Booth reached out a hand and placed it on top of the one that was currently tracing the nasal cavity of the skull. Brennan stopped and looked up at him in surprise.
"Could you… not do that while we're talking," Booth requested with a slightly disgusted look on his face.
"Of all the things we've seen, this bothers you?"
Booth folded his arms across his chest, subconsciously puffing himself up.
"The noise," he said unconvincingly. "It's hard on the ears."
Brennan gave him a skeptical look, but put the skull down anyway, straightening and placing her hands on her hips.
"Thank you," Booth said. "So anyway. Our flight is tonight. I'll pick you up at six."
"Whoa!" Brennan exclaimed.
There it is, Booth thought, ready to handle the coming objections. He barely listened to her rant as he opened the file one more time, shuffling through the papers for one item in particular.
"Booth, I have a huge amount of work on my hands right now, I have hundreds of skeletons in limbo that I was planning on identifying over the next several days. Not to mention the fact that the Jeffersonian is putting an incredible amount of pressure on me to select a new intern, and I…" she trailed off as Booth held up an eight by ten photograph of who she could only assume was the victim.

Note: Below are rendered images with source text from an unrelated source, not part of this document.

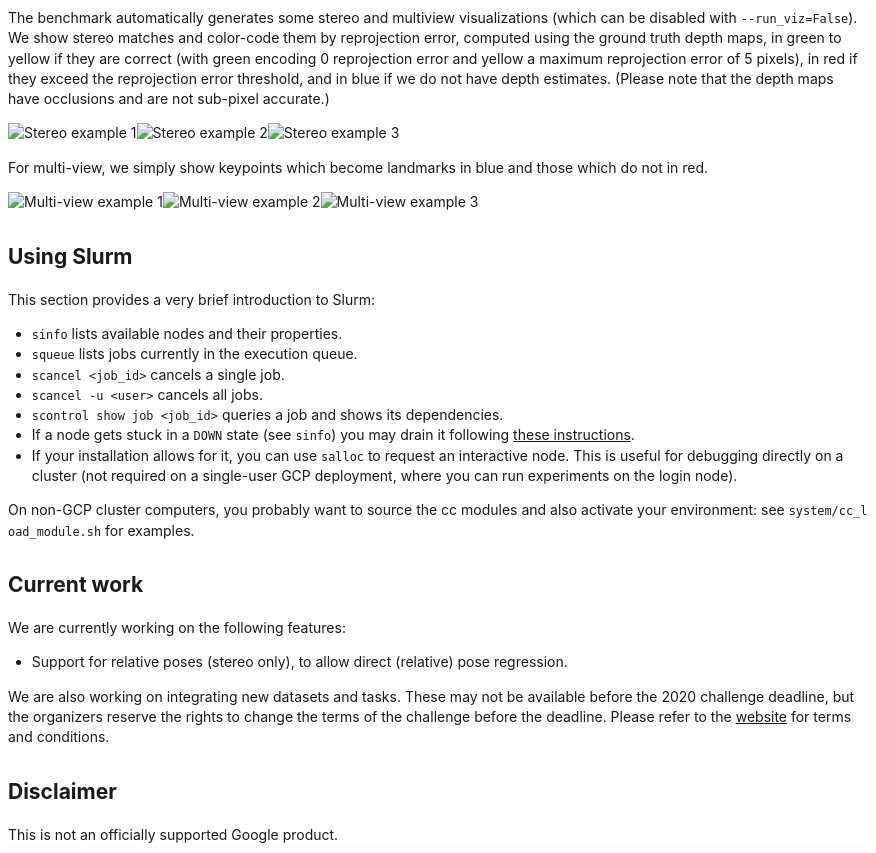 The benchmark automatically generates some stereo and multiview visualizations (which can be disabled with `--run_viz=False`). We show stereo matches and color-code them by reprojection error, computed using the ground truth depth maps, in green to yellow if they are correct (with green encoding 0 reprojection error and yellow a maximum reprojection error of 5 pixels), in red if they exceed the reprojection error threshold, and in blue if we do not have depth estimates. (Please note that the depth maps have occlusions and are not sub-pixel accurate.)

<img src="example/visualizations/sacre_coeur/stereo/00006.jpg" alt="Stereo example 1" height="350px" /><img src="example/visualizations/sacre_coeur/stereo/00007.jpg" alt="Stereo example 2" height="350px" /><img src="example/visualizations/sacre_coeur/stereo/00009.jpg" alt="Stereo example 3" height="350px" />

For multi-view, we simply show keypoints which become landmarks in blue and those which do not in red.

<img src="example/visualizations/sacre_coeur/multiview/bagsize25-bag00-image02.jpg" alt="Multi-view example 1" height="175px" /><img src="example/visualizations/sacre_coeur/multiview/bagsize25-bag00-image04.jpg" alt="Multi-view example 2" height="175px" /><img src="example/visualizations/sacre_coeur/multiview/bagsize25-bag00-image08.jpg" alt="Multi-view example 3" height="175px" />

## Using Slurm

This section provides a very brief introduction to Slurm:
* `sinfo` lists available nodes and their properties.
* `squeue` lists jobs currently in the execution queue.
* `scancel <job_id>` cancels a single job.
* `scancel -u <user>` cancels all jobs.
* `scontrol show job <job_id>` queries a job and shows its dependencies.
* If a node gets stuck in a `DOWN` state (see `sinfo`) you may drain it following [these instructions](https://stackoverflow.com/questions/29535118/how-to-undrain-slurm-nodes-in-drain-state).
* If your installation allows for it, you can use `salloc` to request an interactive node. This is useful for debugging directly on a cluster (not required on a single-user GCP deployment, where you can run experiments on the login node).

On non-GCP cluster computers, you probably want to source the cc modules and also activate your environment: see `system/cc_load_module.sh` for examples.

## Current work

We are currently working on the following features:

* Support for relative poses (stereo only), to allow direct (relative) pose regression.

We are also working on integrating new datasets and tasks. These may not be available before the 2020 challenge deadline, but the organizers reserve the rights to change the terms of the challenge before the deadline. Please refer to the [website](https://vision.uvic.ca/image-matching-challenge/submit/) for terms and conditions.

## Disclaimer

This is not an officially supported Google product.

She studied the smiling face. The girl was young, her face still hanging onto the remnants of baby pudge. Her alabaster skin was sprinkled with freckles across the bridge of her nose, her fluffy strawberry blonde hair pulled back in a ponytail and her hazel eyes sparkling behind a pair of thick, round glasses. Brennan felt her throat constrict slightly.
"She was only eighteen, Bones," Booth said solemnly. "On the trip of a lifetime, on the brink of an exciting adult life. From a good Catholic family. Don't tell me she doesn't deserve your time. Don't tell me her family doesn't deserve an answer. You're her best hope."
Brennan sucked in a breath and looked up into her partner's eyes, pleading and determined. When had she become incapable of saying no to that look?
"Okay," she consented.
"Good," Booth nodded and returned the photo to the folder. "I'll let the Vatican authorities know to expect us tomorrow."
"I'm sorry… the Vatican?"
Ding, round two.
"Her body was found in the catacombs of Saint Priscilla," Booth said carefully. "The crime scene lies under the jurisdiction of the Vatican."
He could see the tension and general disapproval set in to every aspect of Brennan's being.
"I have to work in cooperation with the Pontifical Commission for Sacred Anthropology," she stated more than asked. Booth shifted uncomfortably.
"Well… yes," he stammered. She continued to stare at him for several moments, appearing to be weighing her options on the matter.
"You are so lucky I like you."
It wasn't much of an answer, but at the moment, Booth was willing to take it. He gave her a relieved grin and dropped the case file on her work station for her to look at before their flight that evening.
"See you at six, Bones," he said, turning to head down the stairs of the platform. Just as he was about to leave the room, her voice called out after him.
"And when you talk to the Vatican authorities, you can tell Signor Giacomo Moretti of the Pontifical Commission that, unlike last time, I will not be following the limits set by his church. This is a murder investigation, not a retrieval expedition, and I intend to treat it as such."
Booth felt his jaw clench at her words.
God, grant me the serenity to accept the things I cannot change… This was going to be a fabulous trip.